Methods: EPIC is a longitudinal MS cohort study at the University of California, San Francisco. Participants had clinical evaluations, brain MRI, and blood draws annually. We evaluated patients with CIS or relapsing-remitting MS (RRMS) at baseline. In multivariate repeated measures analyses adjusted for age, sex, ethnicity, smoking status, and use of MS treatments, annual 25-hydroxyvitamin D levels and BMI were evaluated for their association with subsequent brain volumes (normalized brain parenchymal (nBPV), gray matter (nGMV), and white matter (nWMV) volumes, as determined by SIENAX).

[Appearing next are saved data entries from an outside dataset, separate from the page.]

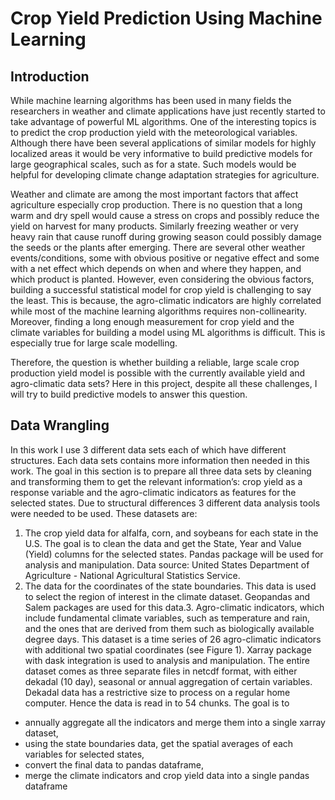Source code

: # Crop Yield Prediction Using Machine Learning
## Introduction

While machine learning algorithms has been used in many fields the researchers in weather and climate 
applications have just recently started to take advantage of powerful ML algorithms. One of the interesting 
topics is to predict the crop production yield with the meteorological variables. Although there have been 
several applications of similar models for highly localized areas it would be very informative to build
predictive models for large geographical scales, such as for a state. Such models would be helpful for 
developing climate change adaptation strategies for agriculture. 

Weather and climate are among the most important factors that affect agriculture especially crop 
production. There is no question that a long warm and dry spell would cause a stress on crops and possibly 
reduce the yield on harvest for many products. Similarly freezing weather or very heavy rain that cause 
runoff during growing season could possibly damage the seeds or the plants after emerging. There are 
several other weather events/conditions, some with obvious positive or negative effect and some with a net 
effect which depends on when and where they happen, and which product is planted. However, even 
considering the obvious factors, building a successful statistical model for crop yield is challenging to say the 
least. This is because, the agro-climatic indicators are highly correlated while most of the machine learning 
algorithms requires non-collinearity. Moreover, finding a long enough measurement for crop yield and the 
climate variables for building a model using ML algorithms is difficult. This is especially true for large scale 
modelling. 

Therefore, the question is whether building a reliable, large scale crop production yield model is possible with 
the currently available yield and agro-climatic data sets? Here in this project, despite all these challenges, I 
will try to build predictive models to answer this question.

## Data Wrangling

In this work I use 3 different data sets each of which have different structures. Each data sets contains more 
information then needed in this work. The goal in this section is to prepare all three data sets by cleaning and 
transforming them to get the relevant information’s: crop yield as a response variable and the agro-climatic 
indicators as features for the selected states. Due to structural differences 3 different data analysis tools 
were needed to be used. These datasets are:

1. The crop yield data for alfalfa, corn, and soybeans for each state in the U.S. The goal is to clean the 
data and get the State, Year and Value (Yield) columns for the selected states. Pandas package will 
be used for analysis and manipulation. Data source: United States Department of Agriculture -
National Agricultural Statistics Service.
2. The data for the coordinates of the state boundaries. This data is used to select the region of interest 
in the climate dataset. Geopandas and Salem packages are used for this data.3. Agro-climatic indicators, which include fundamental climate variables, such as temperature and rain, and the ones that are derived from them such as biologically available degree days. This dataset is a time series of 26 agro-climatic indicators with additional two spatial coordinates (see Figure 1). 
Xarray package with dask integration is used to analysis and manipulation. The entire dataset comes 
as three separate files in netcdf format, with either dekadal (10 day), seasonal or annual aggregation 
of certain variables. Dekadal data has a restrictive size to process on a regular home computer. 
Hence the data is read in to 54 chunks. The goal is to 
* annually aggregate all the indicators and merge them into a single xarray dataset, 
* using the state boundaries data, get the spatial averages of each variables for selected states,
* convert the final data to pandas dataframe,
* merge the climate indicators and crop yield data into a single pandas dataframe
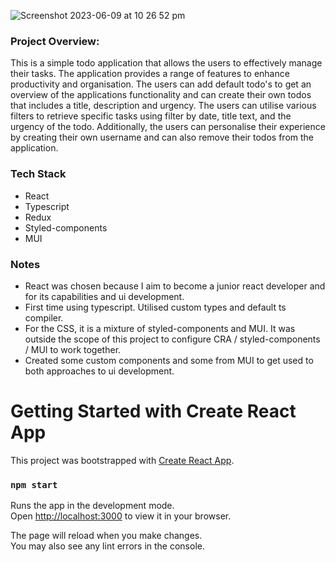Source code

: ![Screenshot 2023-06-09 at 10 26 52 pm](https://github.com/JesseTDev/redux-todo-project/assets/121024534/fad592e4-7072-41b0-b873-083e40b4d2c4)

<h3>Project Overview:</h3>

This is a simple todo application that allows the users to effectively manage their tasks. The application provides a range of features to enhance productivity and organisation. The users can add default todo's to get an overview of the applications functionality and can create their own todos that includes a title, description and urgency. The users can utilise various filters to retrieve specific tasks using filter by date, title text, and the urgency of the todo. Additionally, the users can personalise their experience by creating their own username and can also remove their todos from the application.

<h3>Tech Stack</h3>

- React
- Typescript
- Redux
- Styled-components
- MUI

<h3>Notes</h3>

- React was chosen because I aim to become a junior react developer and for its capabilities and ui development.
- First time using typescript. Utilised custom types and default ts compiler.
- For the CSS, it is a mixture of styled-components and MUI. It was outside the scope of this project to configure CRA / styled-components / MUI to work together.
- Created some custom components and some from MUI to get used to both approaches to ui development.

# Getting Started with Create React App

This project was bootstrapped with [Create React App](https://github.com/facebook/create-react-app).

### `npm start`

Runs the app in the development mode.\
Open [http://localhost:3000](http://localhost:3000) to view it in your browser.

The page will reload when you make changes.\
You may also see any lint errors in the console.
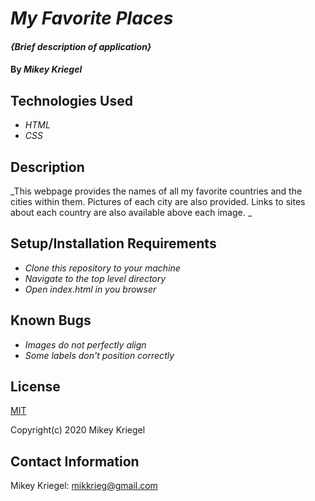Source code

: # _My Favorite Places_

#### _{Brief description of application}_

#### By _**Mikey Kriegel**_

## Technologies Used

* _HTML_
* _CSS_

## Description

_This webpage provides the names of all my favorite countries and the cities within them. Pictures of each
city are also provided. Links to sites about each country are also available above each image. _

## Setup/Installation Requirements

* _Clone this repository to your machine_
* _Navigate to the top level directory_
* _Open index.html in you browser_

## Known Bugs

* _Images do not perfectly align_
* _Some labels don't position correctly_

## License

[MIT](https://opensource.org/licenses/MIT)

Copyright(c) 2020 Mikey Kriegel

## Contact Information

Mikey Kriegel: mikkrieg@gmail.com
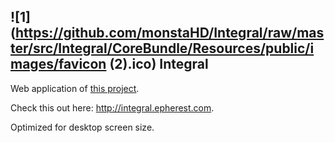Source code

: ![1](https://github.com/monstaHD/Integral/raw/master/src/Integral/CoreBundle/Resources/public/images/favicon (2).ico) Integral
---
Web application of [this project](https://github.com/monstaHD/Gaussian_Quadrature).

Check this out here: http://integral.epherest.com.

Optimized for desktop screen size.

Results: Among 469 subjects with RRMS/CIS, each 1 kg/m2 higher BMI was independently associated with reduced nGMV in multivariate models (-1.1 mL, 95% CI [-1.8, -0.5], p=0.001; Table 2). BMI was likewise independently associated with greater declines in nBPV in multivariate models (nBPV per 1 kg/m2 greater BMI: -1.1 mL, 95% CI [-2.1, -0.05], p=0.039). Vitamin D levels, on the other hand, did not appear to be meaningfully associated with brain volumes.

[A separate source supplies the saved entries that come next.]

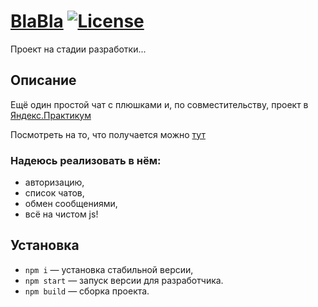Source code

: # [BlaBla](https://jovial-shannon-777119.netlify.app/) [![License](https://img.shields.io/badge/License-Apache%202.0-blue.svg)](https://opensource.org/licenses/Apache-2.0)
Проект на стадии разработки...

## Описание
Ещё один простой чат с плюшками и, по совместительству, проект в [Яндекс.Практикум](https://praktikum.yandex.ru/)

Посмотреть на то, что получается можно [тут](https://jovial-shannon-777119.netlify.app/)

### Надеюсь реализовать в нём:
* авторизацию,
* список чатов,
* обмен сообщениями,
* всё на чистом js!

## Установка
* `npm i` — установка стабильной версии,
* `npm start` — запуск версии для разработчика.
* `npm build` — сборка проекта.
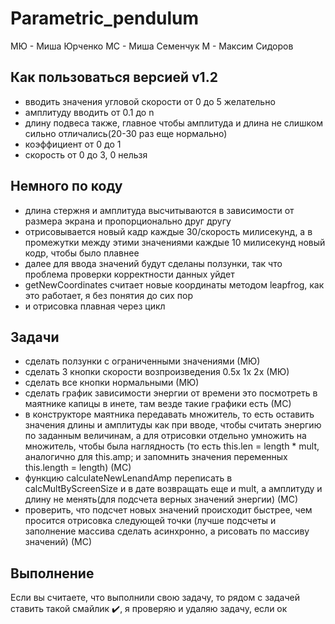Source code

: # Parametric_pendulum
МЮ - Миша Юрченко
МС - Миша Семенчук
М - Максим Сидоров
## Как пользоваться версией v1.2
- вводить значения угловой скорости от 0 до 5 желательно
- амплитуду вводить от 0.1 до n
- длину подвеса также, главное чтобы амплитуда и длина не слишком сильно отличались(20-30 раз еще нормально)
- коэффициент от 0 до 1
- скорость от 0 до 3, 0 нельзя
## Немного по коду
- длина стержня и амплитуда высчитываются в зависимости от размера экрана и пропорционально друг другу
- отрисовывается новый кадр каждые 30/скорость милисекунд, а в промежутки между этими значениями каждые 10 милисекунд новый кодр, чтобы было плавнее
- далее для ввода значений будут сделаны ползунки, так что проблема проверки корректности данных уйдет
- getNewCoordinates считает новые координаты методом leapfrog, как это работает, я без понятия до сих пор
- и отрисовка плавная через цикл
## Задачи
- сделать ползунки с ограниченными значениями (МЮ)
- сделать 3 кнопки скорости возпроизведения 0.5х 1х 2х (МЮ)
- сделать все кнопки нормальными (МЮ)
- сделать график зависимости энергии от времени это посмотреть в маятнике капицы в инете, там везде такие графики есть (МС)
- в конструкторе маятника передавать множитель, то есть оставить значения длины и амплитуды как при вводе, чтобы считать энергию по заданным величинам, а для отрисовки отдельно умножить на множитель, чтобы была наглядность (то есть this.len = length * mult, аналогично для this.amp; и запомнить значения переменных this.length = length) (МС)
- функцию calculateNewLenandAmp переписать в  calcMultByScreenSize и в дате возвращать еще и mult, а амплитуду и длину не менять(для подсчета верных значений энергии) (МС)
- проверить, что подсчет новых значений происходит быстрее, чем просится отрисовка следующей точки (лучше подсчеты и заполнение массива сделать асинхронно, а рисовать по массиву значений) (МС)
## Выполнение
Если вы считаете, что выполнили свою задачу, то рядом с задачей ставить такой смайлик :heavy_check_mark:, я проверяю и удаляю задачу, если ок
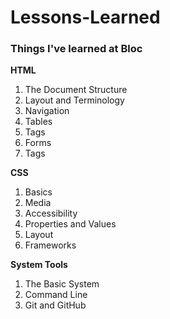 # Lessons-Learned
### Things I've learned at Bloc

**HTML**
1. The Document Structure
2. Layout and Terminology
3. Navigation
4. Tables
5. Tags
6. Forms
7. Tags

**CSS**
1. Basics
2. Media
3. Accessibility
4. Properties and Values
5. Layout
6. Frameworks

**System Tools**
1. The Basic System
2. Command Line
3. Git and GitHub
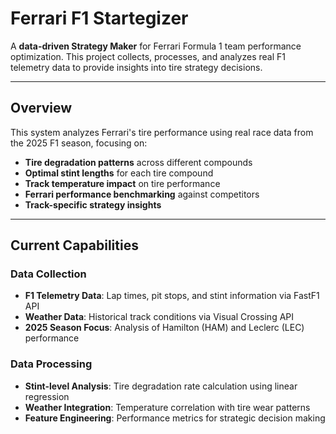# Ferrari F1 Startegizer

A **data-driven Strategy Maker** for Ferrari Formula 1 team performance optimization. This project collects, processes, and analyzes real F1 telemetry data to provide insights into tire strategy decisions.

---

## Overview

This system analyzes Ferrari's tire performance using real race data from the 2025 F1 season, focusing on:

- **Tire degradation patterns** across different compounds
- **Optimal stint lengths** for each tire compound
- **Track temperature impact** on tire performance
- **Ferrari performance benchmarking** against competitors
- **Track-specific strategy insights**


---

## Current Capabilities

### Data Collection
- **F1 Telemetry Data**: Lap times, pit stops, and stint information via FastF1 API
- **Weather Data**: Historical track conditions via Visual Crossing API
- **2025 Season Focus**: Analysis of Hamilton (HAM) and Leclerc (LEC) performance

### Data Processing
- **Stint-level Analysis**: Tire degradation rate calculation using linear regression
- **Weather Integration**: Temperature correlation with tire wear patterns
- **Feature Engineering**: Performance metrics for strategic decision making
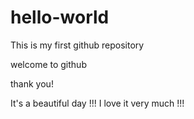hello-world
===========

This is my first github repository

welcome to github

thank you!

It's a beautiful day !!!
I love it very much !!!
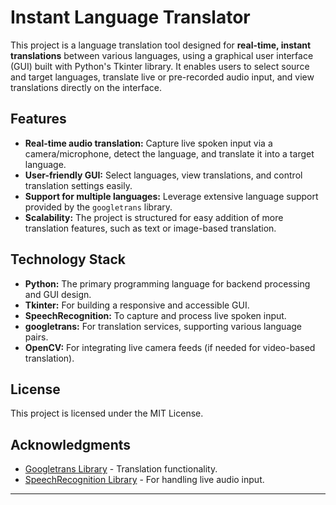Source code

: # Instant Language Translator

This project is a language translation tool designed for **real-time, instant translations** between various languages, using a graphical user interface (GUI) built with Python's Tkinter library. It enables users to select source and target languages, translate live or pre-recorded audio input, and view translations directly on the interface.

## Features

- **Real-time audio translation:** Capture live spoken input via a camera/microphone, detect the language, and translate it into a target language.
- **User-friendly GUI:** Select languages, view translations, and control translation settings easily.
- **Support for multiple languages:** Leverage extensive language support provided by the `googletrans` library.
- **Scalability:** The project is structured for easy addition of more translation features, such as text or image-based translation.

## Technology Stack

- **Python:** The primary programming language for backend processing and GUI design.
- **Tkinter:** For building a responsive and accessible GUI.
- **SpeechRecognition:** To capture and process live spoken input.
- **googletrans:** For translation services, supporting various language pairs.
- **OpenCV:** For integrating live camera feeds (if needed for video-based translation).
  
## License

This project is licensed under the MIT License.

## Acknowledgments

- [Googletrans Library](https://py-googletrans.readthedocs.io/en/latest/) - Translation functionality.
- [SpeechRecognition Library](https://pypi.org/project/SpeechRecognition/) - For handling live audio input.

---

Conclusions: Higher BMI appears to be associated with accelerated reductions in nGMV and nBPV, relevant since in particular nGMV loss portends greater longer-term disability. Since obesity is modifiable, further studies should explore these relationships in detail, and evaluating the effect of reducing BMI on imaging and clinical outcomes in MS may be warranted.

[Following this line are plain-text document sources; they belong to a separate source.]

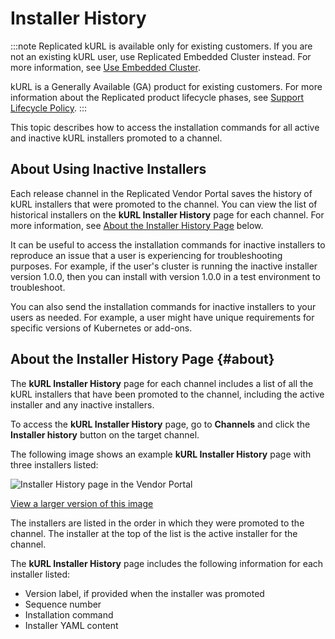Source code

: # Installer History

:::note
Replicated kURL is available only for existing customers. If you are not an existing kURL user, use Replicated Embedded Cluster instead. For more information, see [Use Embedded Cluster](/vendor/embedded-overview).

kURL is a Generally Available (GA) product for existing customers. For more information about the Replicated product lifecycle phases, see [Support Lifecycle Policy](/vendor/policies-support-lifecycle).
:::

This topic describes how to access the installation commands for all active and inactive kURL installers promoted to a channel. 

## About Using Inactive Installers

Each release channel in the Replicated Vendor Portal saves the history of kURL installers that were promoted to the channel. You can view the list of historical installers on the **kURL Installer History** page for each channel. For more information, see [About the Installer History Page](#about) below.

It can be useful to access the installation commands for inactive installers to reproduce an issue that a user is experiencing for troubleshooting purposes. For example, if the user's cluster is running the inactive installer version 1.0.0, then you can install with version 1.0.0 in a test environment to troubleshoot.

You can also send the installation commands for inactive installers to your users as needed. For example, a user might have unique requirements for specific versions of Kubernetes or add-ons.

## About the Installer History Page {#about}

The **kURL Installer History** page for each channel includes a list of all the kURL installers that have been promoted to the channel, including the active installer and any inactive installers.

To access the **kURL Installer History** page, go to **Channels** and click the **Installer history** button on the target channel.

The following image shows an example **kURL Installer History** page with three installers listed:

![Installer History page in the Vendor Portal](/images/installer-history-page.png)

[View a larger version of this image](/images/installer-history-page.png)

The installers are listed in the order in which they were promoted to the channel. The installer at the top of the list is the active installer for the channel.  

The **kURL Installer History** page includes the following information for each installer listed:

* Version label, if provided when the installer was promoted
* Sequence number
* Installation command
* Installer YAML content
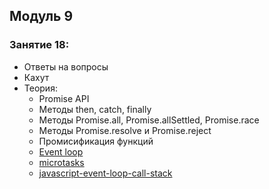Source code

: ## Модуль 9

### Занятие 18:

- Ответы на вопросы
- Кахут
- Теория:
  - Promise API
  - Методы then, catch, finally
  - Методы Promise.all, Promise.allSettled, Promise.race
  - Методы Promise.resolve и Promise.reject
  - Промисификация функций
  - [Event loop](http://latentflip.com/loupe/?code=JC5vbignYnV0dG9uJywgJ2NsaWNrJywgZnVuY3Rpb24gb25DbGljaygpIHsKICAgIHNldFRpbWVvdXQoZnVuY3Rpb24gdGltZXIoKSB7CiAgICAgICAgY29uc29sZS5sb2coJ1lvdSBjbGlja2VkIHRoZSBidXR0b24hJyk7ICAgIAogICAgfSwgMjAwMCk7Cn0pOwoKY29uc29sZS5sb2coIkhpISIpOwoKc2V0VGltZW91dChmdW5jdGlvbiB0aW1lb3V0KCkgewogICAgY29uc29sZS5sb2coIkNsaWNrIHRoZSBidXR0b24hIik7Cn0sIDUwMDApOwoKY29uc29sZS5sb2coIldlbGNvbWUgdG8gbG91cGUuIik7!!!PGJ1dHRvbj5DbGljayBtZSE8L2J1dHRvbj4%3D)
  - [microtasks](https://jakearchibald.com/2015/tasks-microtasks-queues-and-schedules/)
  - [javascript-event-loop-call-stack](https://felixgerschau.com/javascript-event-loop-call-stack/)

Disclosure: The study was funded by the NIH (EMM: K23NS067055; DP:R01NS062885), GlaxoSmithKline, and Biogen Idec. The sponsors did not participate in the design or conduct of the study, the data analysis and interpretation, or any aspect of the manuscript preparation or approval. CEM and RRL report no disclosures. Dr. Mowry reports serving as site PI for clinical trials and studies sponsored by Biogen and SunPharma, has research support from Sanofi Genzyme and Biogen for investigator-initiated trials, receives free medication for a clinical trial, of which she is PI, from Teva Neuroscience. and receives royalties for editorial duties from UpToDate. Dr. Azevedo received consulting fees for scientific advisory boards for Genzyme, Guerbet, and Genentech. Dr. Okuda received lecture fees from Acorda Therapeutics, Genentech, Genzyme, and Teva, advisory and consulting fees from Celgene, EMD Serono, Genentech, Genzyme, and Novartis and research support from Biogen. Dr. Waubant volunteers her time on a clinical trial advisory board for Novartis, is site PI for trials with Novartis and Roche, and is co-chief editor of MSARD and section editor of ACTN. Dr. Hauser currently serves on the SAB of Symbiotix, Annexon, Bionure, and Molecular Stethoscope and on the BOT of Neurona, and he has received travel reimbursement and writing assistance from F. Hoffman-La Roche Ltd. for CD20-related meetings and presentations. Dr. Pelletier has served on scientific advisory boards and received honoraria for providing consulting services for Biogen, Sanofi Genzyme, Hoffman LaRoche, Novartis, and EMD-Serono.